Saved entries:
———

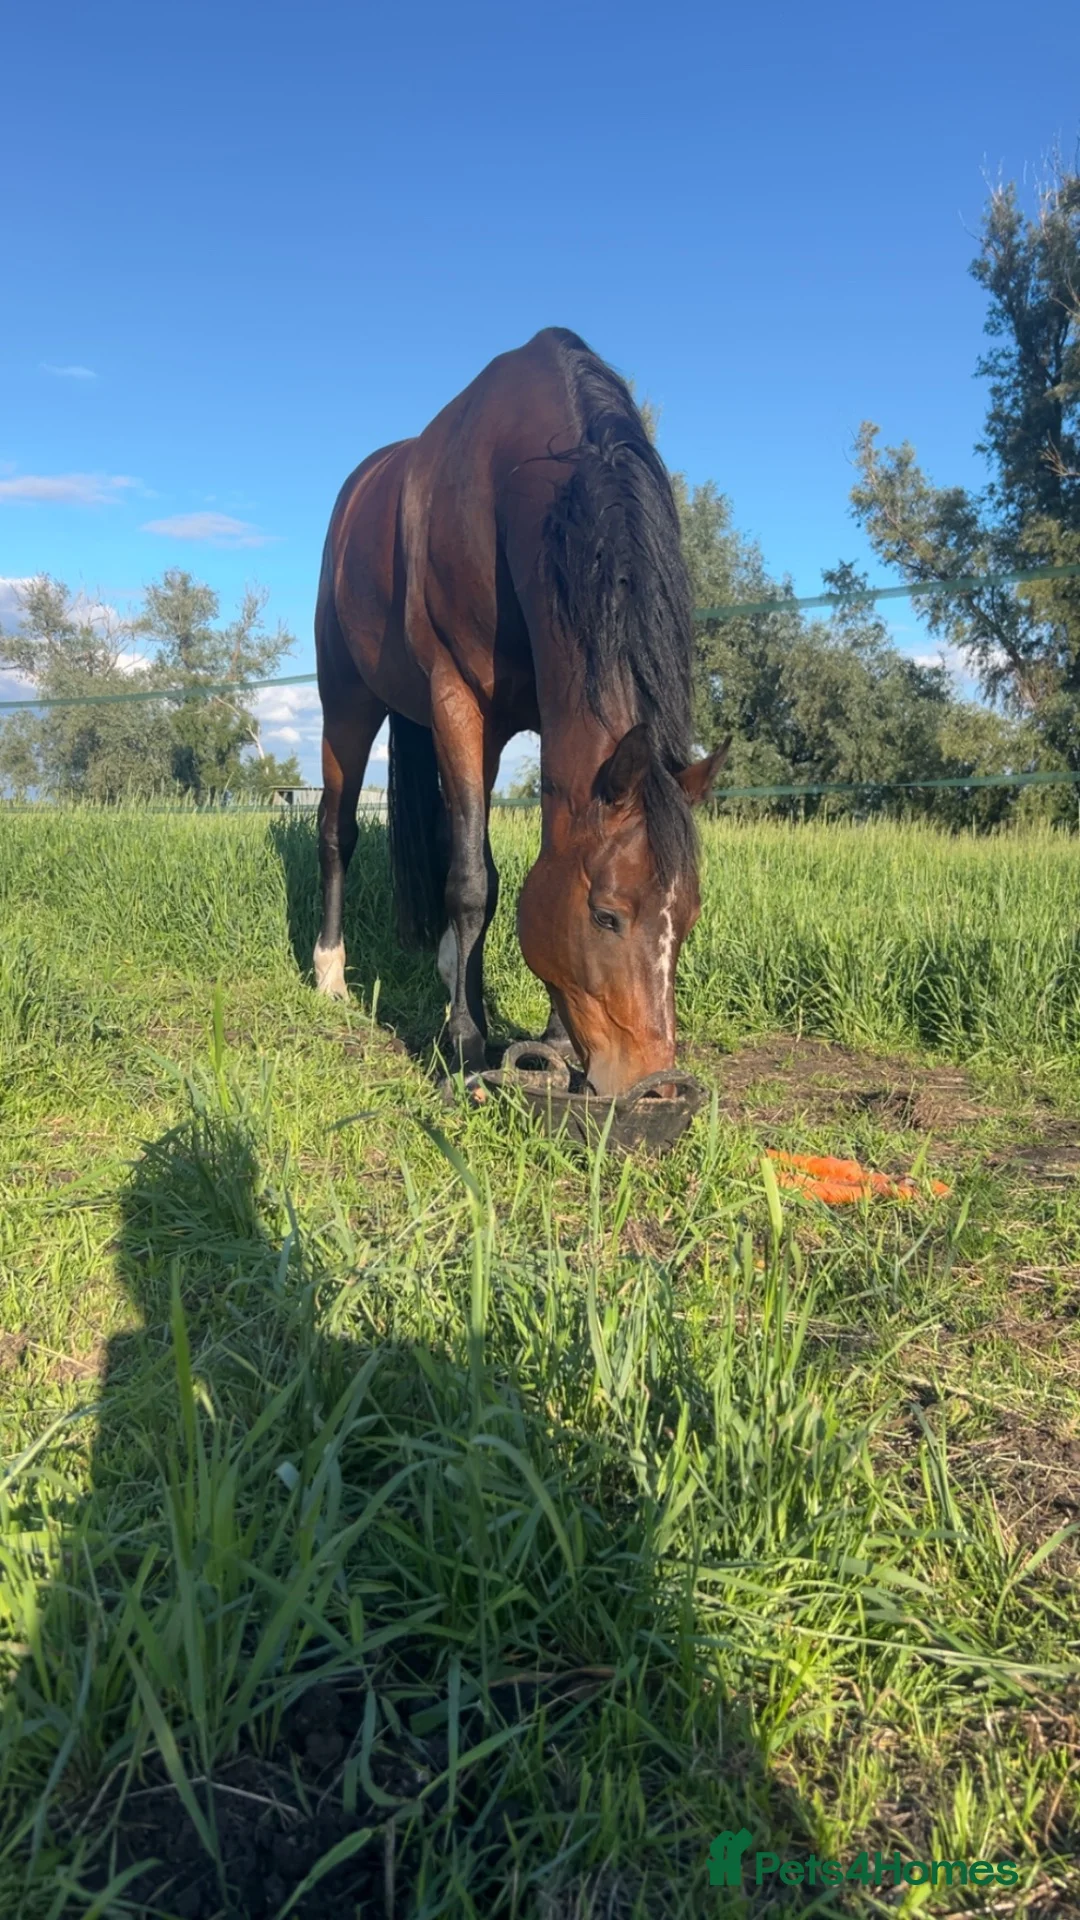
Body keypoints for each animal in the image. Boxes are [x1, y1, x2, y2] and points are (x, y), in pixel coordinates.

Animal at [313, 327, 725, 1097]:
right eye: (606, 916)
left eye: (686, 918)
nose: (656, 1084)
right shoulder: (458, 701)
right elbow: (473, 882)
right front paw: (465, 1043)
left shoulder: (543, 716)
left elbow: (518, 860)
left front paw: (553, 1044)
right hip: (345, 703)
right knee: (337, 832)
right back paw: (329, 974)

———

What to work on:
The entries above should be retyped word for word, with all pictures omitted.

Solution for this problem:
Body keypoints for each animal in the image. Boxes are [x1, y1, x2, y2] and points are (x, y), in pixel coordinates.

Animal at [313, 327, 725, 1097]:
right eye: (606, 916)
left eye: (686, 918)
nose: (656, 1084)
right shoulder: (458, 701)
right elbow: (473, 882)
right front paw: (465, 1043)
left shoulder: (543, 716)
left elbow: (518, 860)
left front paw: (553, 1044)
right hip: (345, 703)
right knee: (337, 832)
right back paw: (329, 974)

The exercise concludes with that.